Goal of the exercise — Extract the line that contains "fx_px: 1146" and every line after it through the end of the records below, exactly as written, leaving out any pictures.

Source records —

• • •

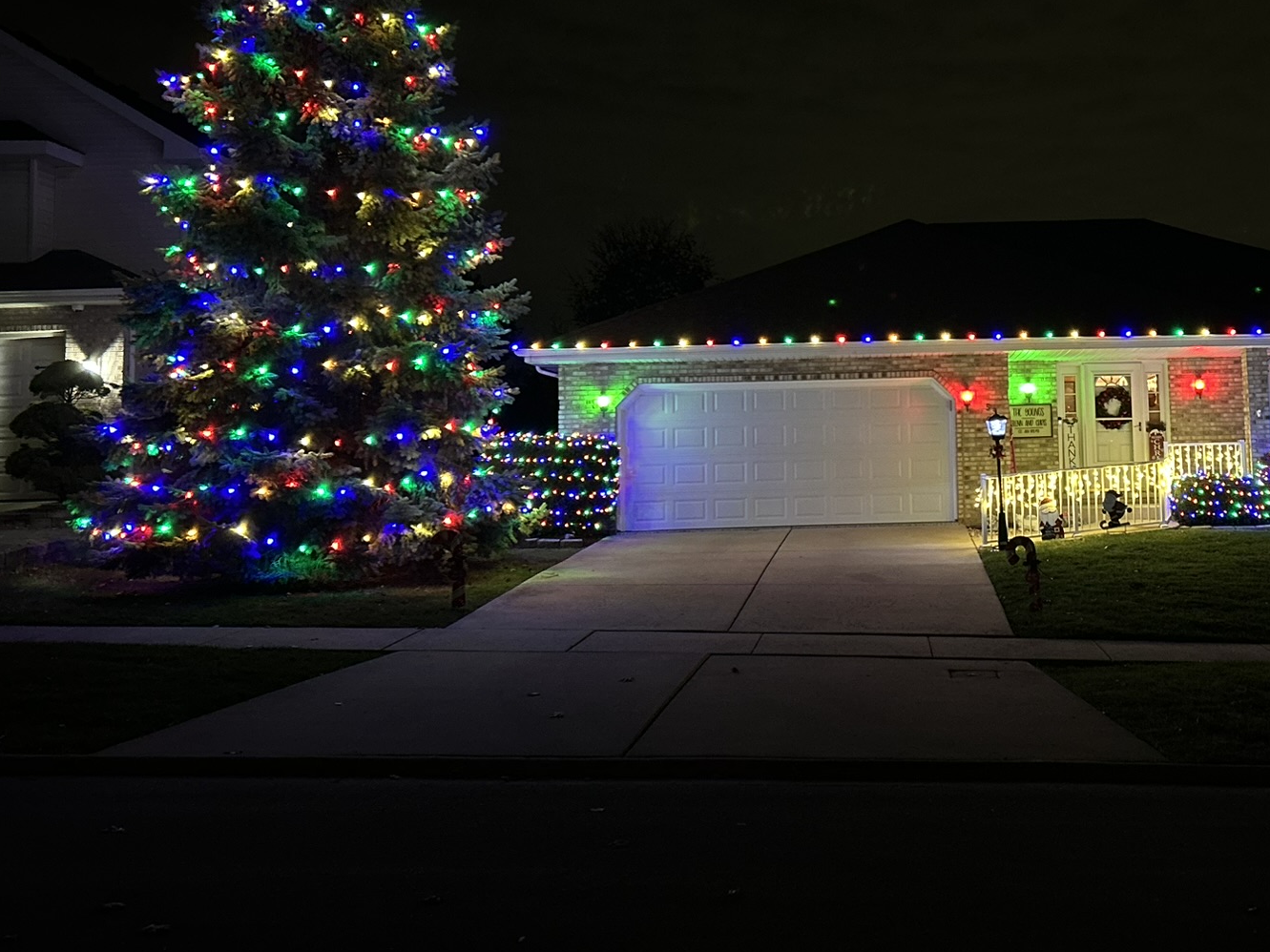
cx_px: 928
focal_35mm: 40
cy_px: 340
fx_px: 1467
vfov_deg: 35.7
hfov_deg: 45.4
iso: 640
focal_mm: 5.7
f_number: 1.5
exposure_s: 1/30
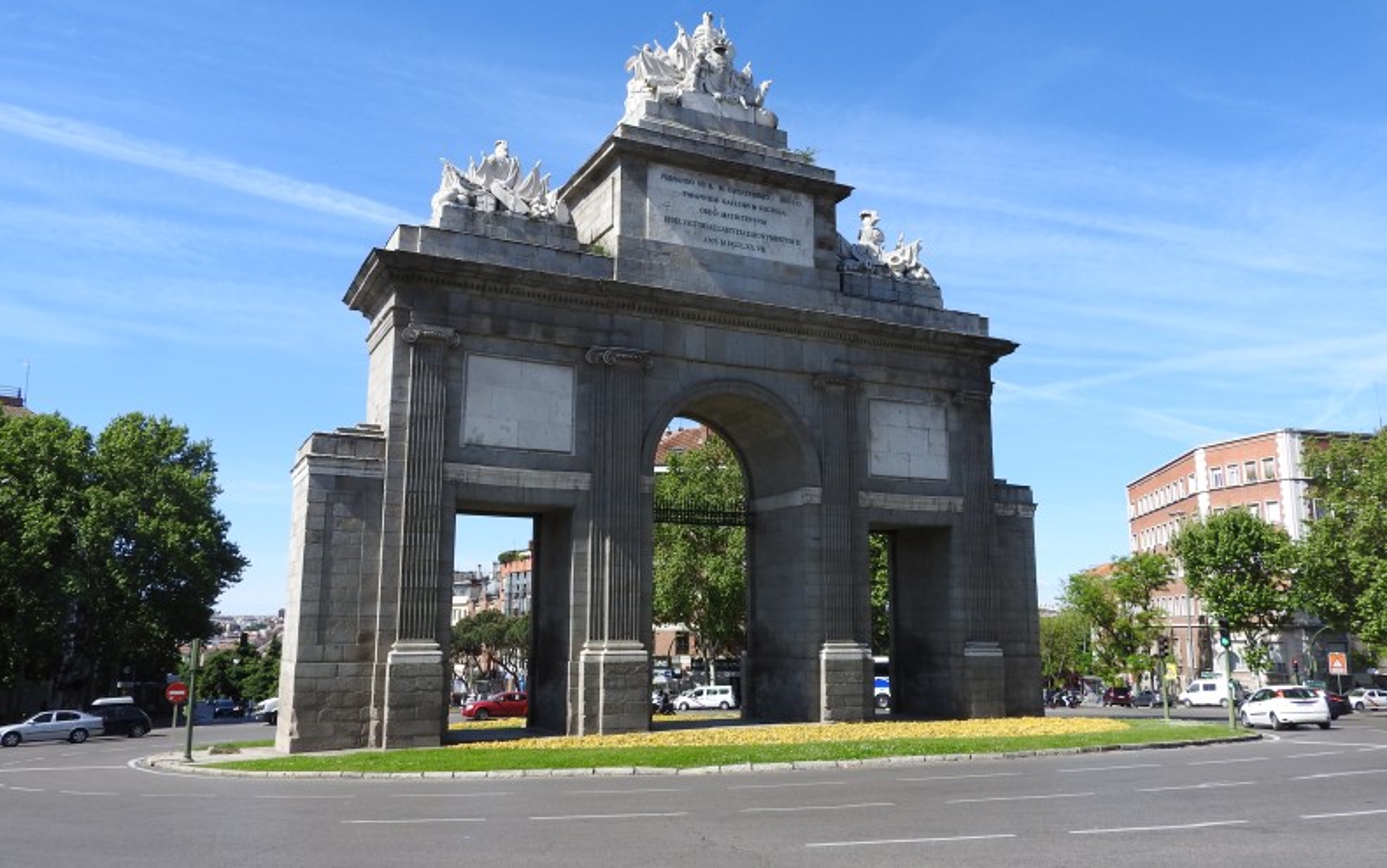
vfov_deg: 41.9
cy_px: 414
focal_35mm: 30
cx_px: 696
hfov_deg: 62.9
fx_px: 1134
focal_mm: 5
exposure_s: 1/1000
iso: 100
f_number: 3.5
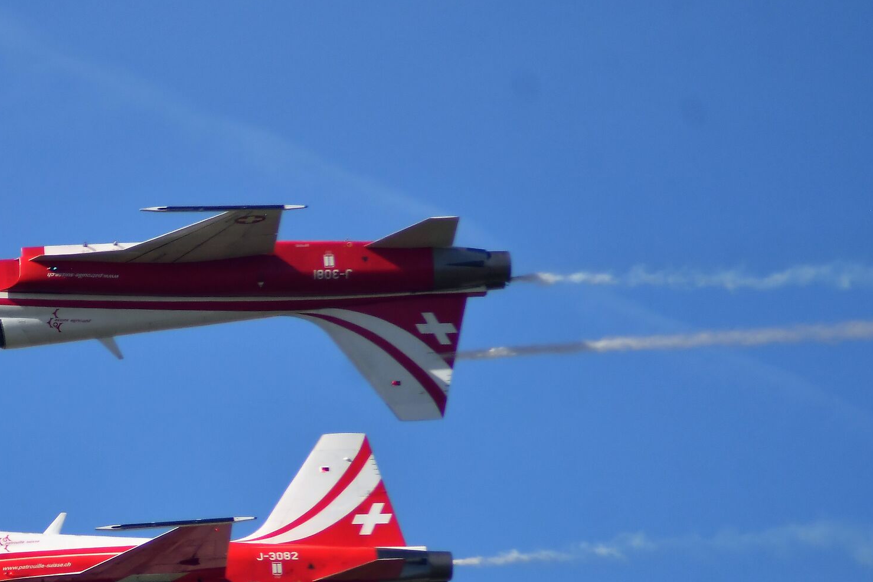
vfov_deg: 1.9
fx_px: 17701
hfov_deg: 2.8
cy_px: 451
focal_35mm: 730
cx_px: 172
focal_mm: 300
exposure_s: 1/8000
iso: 320
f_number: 5.6
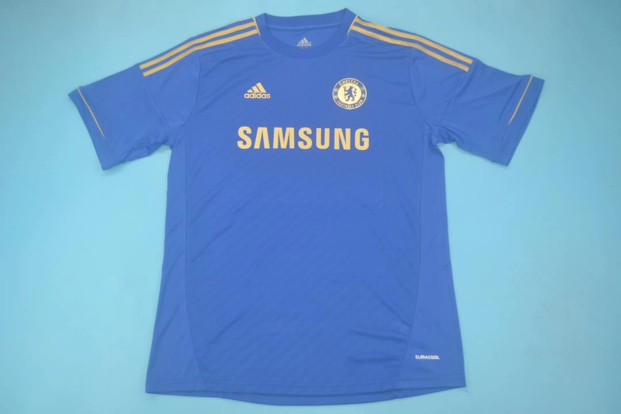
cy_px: 207
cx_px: 310
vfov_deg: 40.0
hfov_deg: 57.2
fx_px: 569
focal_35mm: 33
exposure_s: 1/80
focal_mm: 22
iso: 200
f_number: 4
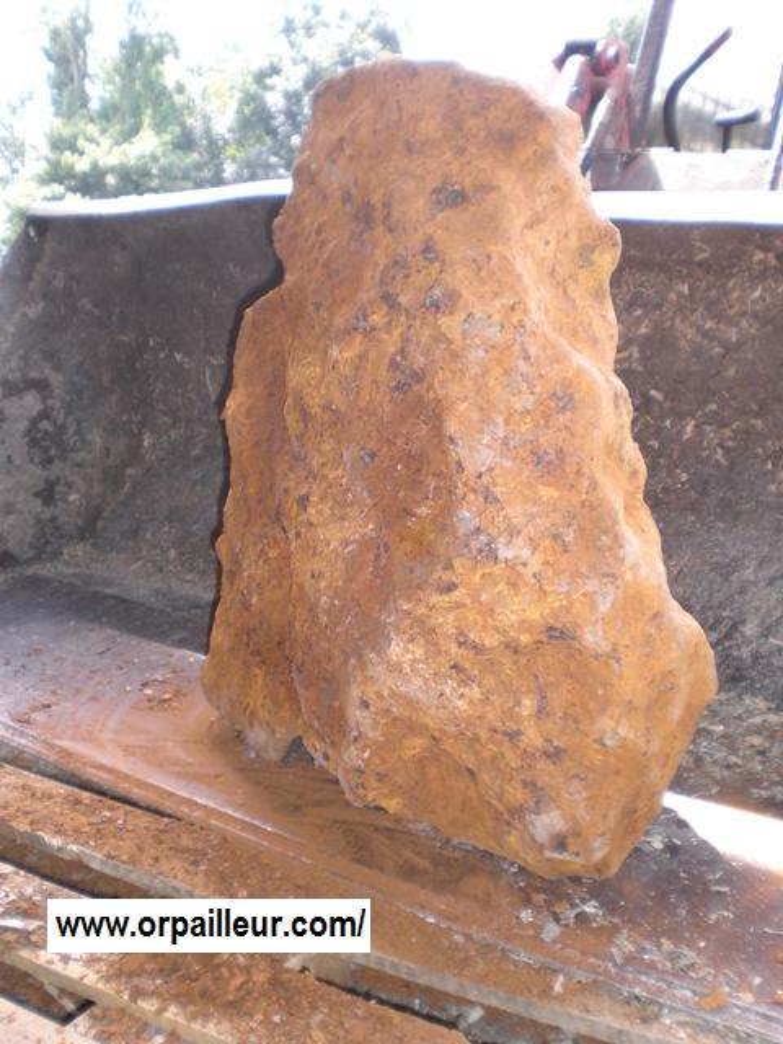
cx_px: 392
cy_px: 522
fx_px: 1146
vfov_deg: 49.0
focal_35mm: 38
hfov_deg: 37.7
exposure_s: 1/80
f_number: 3.1
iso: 100
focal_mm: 6.3
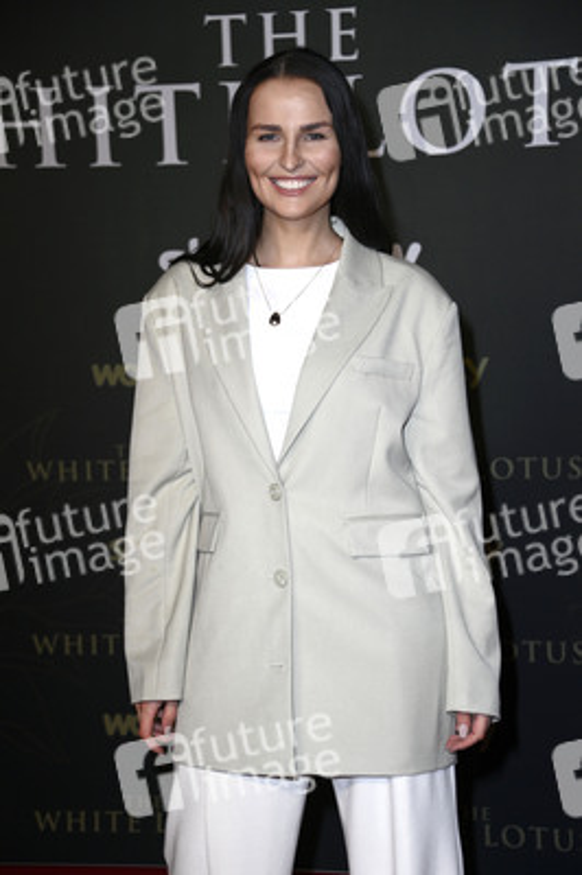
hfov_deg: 16.6
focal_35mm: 82
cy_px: 438
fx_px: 1992
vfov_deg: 24.8
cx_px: 291
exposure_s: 1/250
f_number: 5
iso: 800
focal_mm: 82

• • •

Result for this exercise —
fx_px: 1146
vfov_deg: 49.0
focal_35mm: 38
hfov_deg: 37.7
exposure_s: 1/80
f_number: 3.1
iso: 100
focal_mm: 6.3
hfov_deg: 16.6
focal_35mm: 82
cy_px: 438
fx_px: 1992
vfov_deg: 24.8
cx_px: 291
exposure_s: 1/250
f_number: 5
iso: 800
focal_mm: 82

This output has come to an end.